Despite this, after Macchiarini and colleagues’ experience in 2010 (1), more series of cases have been reported demonstrating the feasibility of this procedure under spontaneous ventilation in fully awake or sedated patients. Recently, the topic gained new interest after other authors published new series and evidence, extending the approach even to carinal resections (2, 3).

The nonintubated strategy for tracheal resections stands on the avoidance of general anesthesia and its possible complications; the faster recovery and potentially fewer complications avoiding the use of opioid and muscle relaxant drugs; faster end-to-end anastomosis procedure, decreasing the tracheal edema; and the better assessment of the tracheal range of moving during spontaneous breathing potentially achieving a better anatomical reconstruction, among others.

The surgery was uneventful.
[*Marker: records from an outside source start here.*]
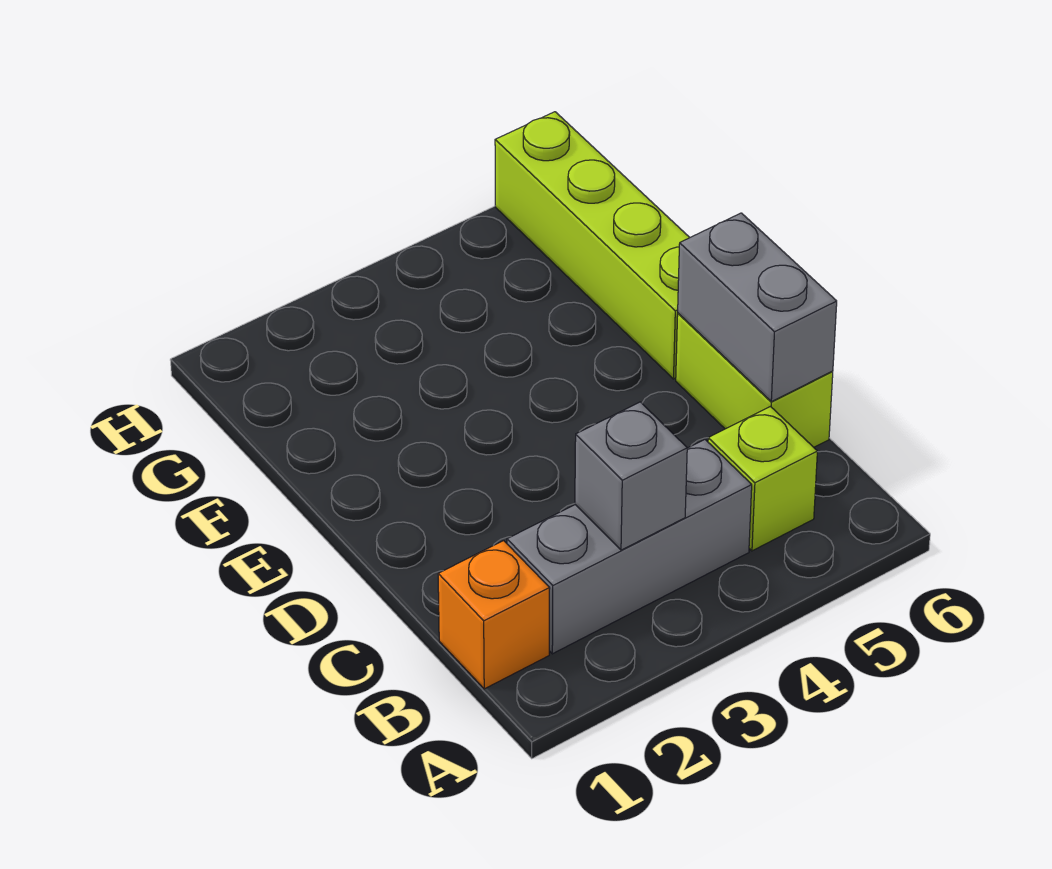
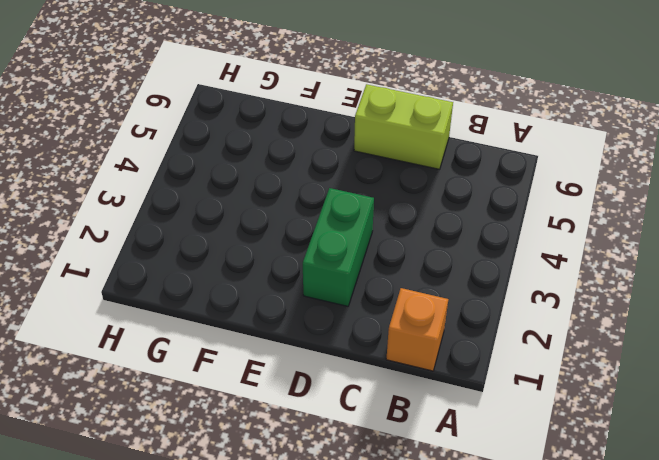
green brick D2:D3 level 1 -> none
none -> grey brick B2:B4 level 1
none -> lime brick B5 level 1

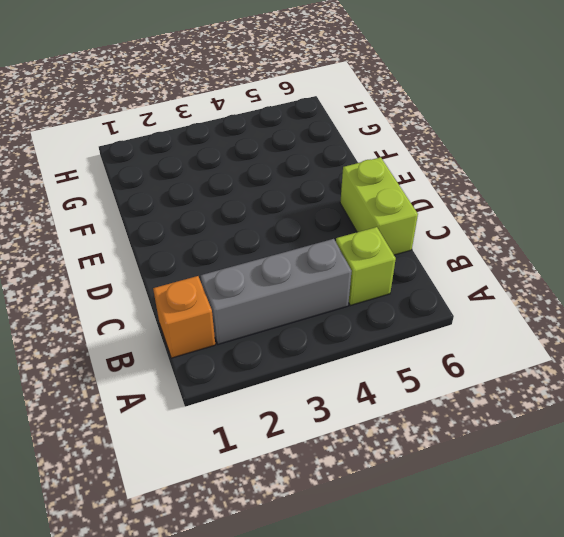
none -> lime brick E6:H6 level 1
none -> grey brick B3 level 2

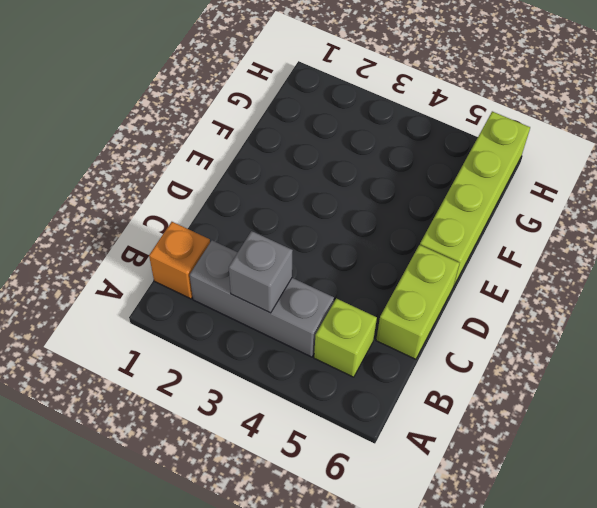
none -> grey brick C6:D6 level 2

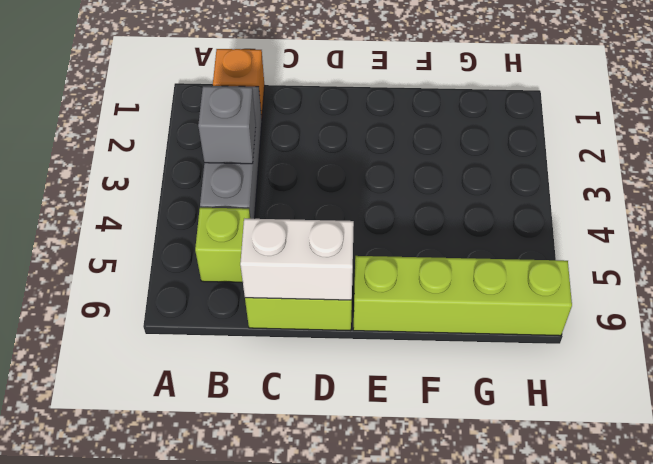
white brick C6:D6 level 2 -> grey brick C6:D6 level 2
Surgical and anesthetic details are described in the video. The margins of the surgical piece were free of disease. The patient was discharged on postoperative day three, and one month follow-up showed no complications.

More evidence is needed in order to assess the outcomes, benefits, limitations, and possible advantages over the traditional technique.


  1. Loizzi D, Sollitto F, De Palma A, Pagliarulo V, Di Giglio I, Loizzi M. Tracheal resection with patient under local anesthesia and conscious sedation. Ann Thorac Surg. 2013 Mar;95(3):e63-e65.
  2. Liu J, Li S, Shen J, et al. Non-intubated resection and reconstruction of trachea for the treatment of a mass in the upper trachea. J Thorac Dis. 2016 Mar;8(3):594-599.
  3. Li S, Liu J, He J, et al. Video-assisted transthoracic surgery resection of a tracheal mass and reconstruction of trachea under non-intubated anesthesia with spontaneous breathing. J Thorac Dis. 2016 Mar;8(3):575-585.